> [Extracted material]

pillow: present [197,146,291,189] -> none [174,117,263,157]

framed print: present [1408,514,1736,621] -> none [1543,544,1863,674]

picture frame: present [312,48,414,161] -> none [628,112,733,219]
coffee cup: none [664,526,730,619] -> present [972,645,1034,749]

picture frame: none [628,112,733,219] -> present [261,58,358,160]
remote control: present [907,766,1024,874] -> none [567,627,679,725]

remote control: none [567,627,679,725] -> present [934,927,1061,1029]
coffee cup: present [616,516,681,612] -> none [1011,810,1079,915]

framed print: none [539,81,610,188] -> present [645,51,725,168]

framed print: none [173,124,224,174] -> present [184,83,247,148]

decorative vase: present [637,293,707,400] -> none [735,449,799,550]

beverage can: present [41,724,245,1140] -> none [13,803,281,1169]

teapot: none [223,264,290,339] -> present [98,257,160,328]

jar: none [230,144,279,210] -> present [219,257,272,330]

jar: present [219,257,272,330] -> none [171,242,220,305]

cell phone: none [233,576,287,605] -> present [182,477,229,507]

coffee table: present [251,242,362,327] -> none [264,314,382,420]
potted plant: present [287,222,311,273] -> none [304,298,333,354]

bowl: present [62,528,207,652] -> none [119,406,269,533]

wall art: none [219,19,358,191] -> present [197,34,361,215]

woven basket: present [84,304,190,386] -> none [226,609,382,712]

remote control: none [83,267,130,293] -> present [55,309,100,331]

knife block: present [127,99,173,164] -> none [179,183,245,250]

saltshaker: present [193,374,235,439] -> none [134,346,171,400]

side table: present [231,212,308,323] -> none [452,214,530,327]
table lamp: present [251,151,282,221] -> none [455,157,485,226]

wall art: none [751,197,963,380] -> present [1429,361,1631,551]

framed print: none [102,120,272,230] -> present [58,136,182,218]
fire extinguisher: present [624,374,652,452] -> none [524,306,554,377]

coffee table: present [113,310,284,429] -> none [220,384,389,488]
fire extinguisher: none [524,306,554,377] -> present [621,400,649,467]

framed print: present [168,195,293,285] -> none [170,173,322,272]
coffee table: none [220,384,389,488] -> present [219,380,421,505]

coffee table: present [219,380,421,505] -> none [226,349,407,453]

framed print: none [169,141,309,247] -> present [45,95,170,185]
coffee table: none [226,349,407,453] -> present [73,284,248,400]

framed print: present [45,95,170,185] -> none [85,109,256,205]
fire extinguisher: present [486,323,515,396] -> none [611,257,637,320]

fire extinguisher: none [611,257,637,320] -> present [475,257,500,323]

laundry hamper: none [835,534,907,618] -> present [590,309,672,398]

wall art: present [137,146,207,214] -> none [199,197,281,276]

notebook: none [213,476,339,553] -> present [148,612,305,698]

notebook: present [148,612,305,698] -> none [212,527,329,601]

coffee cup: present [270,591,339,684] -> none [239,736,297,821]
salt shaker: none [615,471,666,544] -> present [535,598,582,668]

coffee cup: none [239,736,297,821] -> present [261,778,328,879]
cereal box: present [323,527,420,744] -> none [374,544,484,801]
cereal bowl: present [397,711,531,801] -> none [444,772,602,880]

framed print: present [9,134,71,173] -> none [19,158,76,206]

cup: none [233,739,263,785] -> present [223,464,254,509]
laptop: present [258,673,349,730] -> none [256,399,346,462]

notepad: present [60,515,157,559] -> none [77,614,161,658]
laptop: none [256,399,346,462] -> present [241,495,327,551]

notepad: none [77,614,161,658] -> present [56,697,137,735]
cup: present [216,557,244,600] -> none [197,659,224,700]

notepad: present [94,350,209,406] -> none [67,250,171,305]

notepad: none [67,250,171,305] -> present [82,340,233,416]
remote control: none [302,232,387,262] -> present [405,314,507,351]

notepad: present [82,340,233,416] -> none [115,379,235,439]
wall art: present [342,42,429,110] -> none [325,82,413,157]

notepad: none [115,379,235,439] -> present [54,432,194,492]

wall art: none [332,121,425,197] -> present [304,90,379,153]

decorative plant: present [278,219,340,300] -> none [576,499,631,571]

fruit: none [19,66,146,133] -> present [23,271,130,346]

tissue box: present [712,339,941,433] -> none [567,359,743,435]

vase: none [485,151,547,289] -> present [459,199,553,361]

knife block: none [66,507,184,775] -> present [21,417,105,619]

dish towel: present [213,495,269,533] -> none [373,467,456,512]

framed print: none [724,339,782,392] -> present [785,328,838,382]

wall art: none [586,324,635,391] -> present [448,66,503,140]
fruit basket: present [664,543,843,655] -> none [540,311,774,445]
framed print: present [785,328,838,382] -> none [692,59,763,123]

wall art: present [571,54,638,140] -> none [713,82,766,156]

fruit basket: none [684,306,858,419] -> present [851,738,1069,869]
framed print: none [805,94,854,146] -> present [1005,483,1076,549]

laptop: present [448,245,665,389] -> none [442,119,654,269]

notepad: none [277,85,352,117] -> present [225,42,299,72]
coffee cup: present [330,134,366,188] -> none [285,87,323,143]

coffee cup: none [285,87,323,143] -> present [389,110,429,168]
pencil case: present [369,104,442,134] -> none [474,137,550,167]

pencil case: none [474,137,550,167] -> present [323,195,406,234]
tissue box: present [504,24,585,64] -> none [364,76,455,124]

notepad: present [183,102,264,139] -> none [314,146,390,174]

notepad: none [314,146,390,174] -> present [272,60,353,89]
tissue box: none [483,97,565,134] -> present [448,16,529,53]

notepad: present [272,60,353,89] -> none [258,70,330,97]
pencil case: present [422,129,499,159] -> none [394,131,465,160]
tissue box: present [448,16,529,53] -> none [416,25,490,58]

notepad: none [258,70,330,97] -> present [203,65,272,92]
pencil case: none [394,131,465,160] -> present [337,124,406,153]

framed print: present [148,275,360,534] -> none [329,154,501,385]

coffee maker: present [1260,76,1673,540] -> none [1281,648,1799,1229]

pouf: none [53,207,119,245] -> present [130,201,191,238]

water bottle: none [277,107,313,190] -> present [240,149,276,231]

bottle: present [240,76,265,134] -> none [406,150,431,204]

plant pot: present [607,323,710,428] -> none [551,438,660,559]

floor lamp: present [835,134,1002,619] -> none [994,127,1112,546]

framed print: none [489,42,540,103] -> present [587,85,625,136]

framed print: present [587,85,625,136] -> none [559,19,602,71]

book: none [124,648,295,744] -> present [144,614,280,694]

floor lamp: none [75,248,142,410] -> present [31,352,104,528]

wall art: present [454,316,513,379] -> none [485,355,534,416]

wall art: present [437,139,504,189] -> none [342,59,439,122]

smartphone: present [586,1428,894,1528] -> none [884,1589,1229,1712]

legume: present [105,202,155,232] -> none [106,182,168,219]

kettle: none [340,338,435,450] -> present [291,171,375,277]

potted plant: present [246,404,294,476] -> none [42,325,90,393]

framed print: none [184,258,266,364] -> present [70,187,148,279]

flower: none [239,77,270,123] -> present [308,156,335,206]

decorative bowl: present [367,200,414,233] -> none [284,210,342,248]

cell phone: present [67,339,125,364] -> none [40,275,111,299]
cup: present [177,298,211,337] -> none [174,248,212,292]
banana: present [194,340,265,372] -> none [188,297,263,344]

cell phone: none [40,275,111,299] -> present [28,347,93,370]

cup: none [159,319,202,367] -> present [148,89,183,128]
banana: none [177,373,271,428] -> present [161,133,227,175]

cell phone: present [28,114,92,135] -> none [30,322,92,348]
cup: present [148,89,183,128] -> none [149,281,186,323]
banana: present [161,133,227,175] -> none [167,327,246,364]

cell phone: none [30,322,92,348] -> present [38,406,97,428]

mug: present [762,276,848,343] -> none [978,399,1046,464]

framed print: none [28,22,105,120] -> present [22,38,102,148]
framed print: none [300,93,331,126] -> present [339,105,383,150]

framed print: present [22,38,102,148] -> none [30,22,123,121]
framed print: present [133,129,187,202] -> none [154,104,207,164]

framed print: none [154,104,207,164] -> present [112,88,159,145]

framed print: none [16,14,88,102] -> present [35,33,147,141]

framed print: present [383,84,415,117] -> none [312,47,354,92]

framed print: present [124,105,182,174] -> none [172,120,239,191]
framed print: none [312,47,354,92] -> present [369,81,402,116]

> [Your goal]
Please copy only the lines between the first line of the entries and the line with "teapot: none [223,264,290,339]", keeping those two end lines as well, exactly as written.

> [Solution]
pillow: present [197,146,291,189] -> none [174,117,263,157]

framed print: present [1408,514,1736,621] -> none [1543,544,1863,674]

picture frame: present [312,48,414,161] -> none [628,112,733,219]
coffee cup: none [664,526,730,619] -> present [972,645,1034,749]

picture frame: none [628,112,733,219] -> present [261,58,358,160]
remote control: present [907,766,1024,874] -> none [567,627,679,725]

remote control: none [567,627,679,725] -> present [934,927,1061,1029]
coffee cup: present [616,516,681,612] -> none [1011,810,1079,915]

framed print: none [539,81,610,188] -> present [645,51,725,168]

framed print: none [173,124,224,174] -> present [184,83,247,148]

decorative vase: present [637,293,707,400] -> none [735,449,799,550]

beverage can: present [41,724,245,1140] -> none [13,803,281,1169]

teapot: none [223,264,290,339] -> present [98,257,160,328]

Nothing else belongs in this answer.